Just because it’s based on a kid’s show, don’t be sheepish …I promise I’ll never do that again.
When I heard I’d be reviewing Shaun the Sheep – Fleece Lightning, I was torn. On one hand, I thought, it’s an “advergame,” a hybrid genre home to gems like this. On the flipside, however, the brand it’s married to is that of a razor-sharp children’s show by the creators of Wallace & Gromit. Could this Chillingo-published title rise above dismal standards to provide – you know – fun? Spoiler alert: Heck yes.
Taking a break from the show’s iconic sheepdog rivalry, Fleece Lightning pits your wooly protagonist against the farm’s speedy pigs. Level by level, you’ll race through growingly complex obstacles that will have you asking “who exactly set this up, and why!?” All jokes aside though, developer Green Ant Games does the best thing possible for the game by leaving a contrived plot at the door, and selling the show through gameplay.
Gameplay which, by the way, rocks. Using one of three control schemes, you swerve, skid, dash, and jump from one set of gates to another. (Here, I highly recommend the versatile swipe over the clunky and unreliable arrows or tilt.) Because each micro-race lasts anywhere between five and 30 seconds, Fleece Lightning abandons rewards for time, instead giving you one “apple” point for each of the three pigs you can leave in the dust. It captures everything great about high-octane arcade racers like Need for Speed, wrapped in a hand-crafted claymation exterior as loveable as the day Aardman animations first made it popular.
The game’s densely packed tracks are easily its MVPs. In 80 bite-sized portions, Fleece Lightning serves up courses that frustrate oh-so-good with a mixture of obstacles that hone your skills, boosts that clinch victory, and seemingly unavoidable mishaps. Add to this pig physics that allow you to edge and be edged in and out of the lead, and the result is an experience that deftly walks the razor’s edge of luck and skill.

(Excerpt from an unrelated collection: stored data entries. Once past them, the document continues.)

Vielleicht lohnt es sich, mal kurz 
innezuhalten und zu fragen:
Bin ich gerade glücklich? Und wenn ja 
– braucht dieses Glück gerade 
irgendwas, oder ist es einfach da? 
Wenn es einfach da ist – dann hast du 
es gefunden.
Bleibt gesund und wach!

More often than not, I felt like I was just barely edging into a 3-star victory, with a real sense of tension and excitement the whole way through. The other side of the coin was that a loss almost never felt irredeemable, pushing the perfectionist in me try one more time – or five.
I say “almost never.” Perhaps one of the game’s biggest flaws takes hold in the back eight levels, which are nearly unnavigable messes packed with enemy racers set to hyper-speed. The ramp up in difficulty on all fronts feels sudden and jarring. I found myself struggling frustratedly just to earn the one apple necessary to move forward, and retrying in spite of any fun, not because of it. The high-score masochist I am, I stuck even these stages out until I’d perfected my runs, but casual gamers and Fleece Lightning‘s younger demographic might be inclined to quit without finishing.
Speaking of which, the game dooms itself to a little bit of a premature ending by delivering one of the best in-game level editors I’ve seen, and then doing absolutely nothing with it. Using pretty much everything you see while playing, Fleece Lightning lets you craft 16 custom races of your own, and… practice on them. No server to upload levels and play others’ creations. No features included to swap levels or gift them to friends. With so much potential, I’m really hoping features like that are coming in an update. Like, tomorrow.
That’s just it though. For the first time in maybe ever, I’m genuinely invested in a branded mobile game. By all rights, this is a highly playable mini-racer which just happens to have recognizable characters in it. Far from collecting dust alongside the App Store’s other promotional play things, Fleece Lightning deserves on a home on your device.